:: Jouw opdracht ::
1: Hoeveel van de verplaatsingen binnen Brussel gebeurt volgens de schriftelijke vraag over de S-treinen met de trein?
2: Schrijf uit de schriftelijke vraag over de S-treinen alles over, van "Vraag    In" tot en met "en betere verbindingen.".

Logo Parlement Buxellois

Schriftelijke vraag betreffende aanbod en gebruik S-treinen

Indiener(s)
Bianca Debaets
aan
Elke Van den Brandt, Minister van de Brusselse Hoofdstedelijke Regering, belast met Mobiliteit, Openbare Werken en Verkeersveiligheid (Vragen nr 471)

 
Datum ontvangst: 07/07/2020 Datum publicatie: 21/09/2020
Zittingsperiode: 19/24 Zitting: 19/20 Datum antwoord: 18/09/2020
 
Datum behandeling van het stuk Indiener(s) Referentie Blz.
09/07/2020 Ontvankelijk p.m.
 
Vraag    In Brussel bevinden zich heel wat stations waar S-treinen stoppen. Goed voor de pendelaar maar vooral goed voor de Brusselaar. Helaas het het S-treinaanbod niet goed gekend bij deze laatste. Nochtans zijn de S-treinen een mooie aanvulling op bus-, tram- en metroverplaatsingen.

Slechts een procent van de verplaatsingen binnen Brussel gebeurt met de trein. De trein is echter een snelle manier om het gewest te doorkruisen of om je naar een mogelijk overstap te begeven. De ambitie in het plan Good Move is om het aandeel van de trein voor de trajecten binnen Brussel te vervijfvoudigen tegen 2030. Dit door aantrekkelijke frequenties (elk kwartier tijdens de spits en elk half uur anders), betere avondtreinen en betere verbindingen.

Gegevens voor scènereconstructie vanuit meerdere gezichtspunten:
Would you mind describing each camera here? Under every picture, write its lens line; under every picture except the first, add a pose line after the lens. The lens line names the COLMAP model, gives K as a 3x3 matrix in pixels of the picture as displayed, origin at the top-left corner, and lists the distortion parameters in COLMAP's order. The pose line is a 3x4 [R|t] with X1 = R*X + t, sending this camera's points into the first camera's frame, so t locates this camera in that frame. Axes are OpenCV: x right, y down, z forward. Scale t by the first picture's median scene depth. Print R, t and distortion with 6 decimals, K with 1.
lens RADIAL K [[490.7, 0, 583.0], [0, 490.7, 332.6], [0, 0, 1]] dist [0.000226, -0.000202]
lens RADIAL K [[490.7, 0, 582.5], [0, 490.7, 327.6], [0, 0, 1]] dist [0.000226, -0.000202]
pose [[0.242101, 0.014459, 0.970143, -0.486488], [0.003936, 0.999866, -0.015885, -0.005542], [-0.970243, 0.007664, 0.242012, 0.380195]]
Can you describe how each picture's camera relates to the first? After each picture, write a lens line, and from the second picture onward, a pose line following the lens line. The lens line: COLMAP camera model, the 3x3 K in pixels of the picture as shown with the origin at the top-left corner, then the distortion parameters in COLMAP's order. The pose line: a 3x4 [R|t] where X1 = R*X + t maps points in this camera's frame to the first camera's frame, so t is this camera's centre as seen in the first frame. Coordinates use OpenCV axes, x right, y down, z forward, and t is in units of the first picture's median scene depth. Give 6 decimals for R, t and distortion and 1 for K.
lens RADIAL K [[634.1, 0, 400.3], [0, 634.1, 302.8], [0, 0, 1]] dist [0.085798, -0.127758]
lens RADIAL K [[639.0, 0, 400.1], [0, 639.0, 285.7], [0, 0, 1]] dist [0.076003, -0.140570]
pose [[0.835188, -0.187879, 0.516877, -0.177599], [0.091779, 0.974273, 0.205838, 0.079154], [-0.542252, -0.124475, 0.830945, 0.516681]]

:: Antwoorden op volgorde ::
1: Slechts een procent.

2:
Vraag    In Brussel bevinden zich heel wat stations waar S-treinen stoppen. Goed voor de pendelaar maar vooral goed voor de Brusselaar. Helaas het het S-treinaanbod niet goed gekend bij deze laatste. Nochtans zijn de S-treinen een mooie aanvulling op bus-, tram- en metroverplaatsingen.

Slechts een procent van de verplaatsingen binnen Brussel gebeurt met de trein. De trein is echter een snelle manier om het gewest te doorkruisen of om je naar een mogelijk overstap te begeven. De ambitie in het plan Good Move is om het aandeel van de trein voor de trajecten binnen Brussel te vervijfvoudigen tegen 2030. Dit door aantrekkelijke frequenties (elk kwartier tijdens de spits en elk half uur anders), betere avondtreinen en betere verbindingen.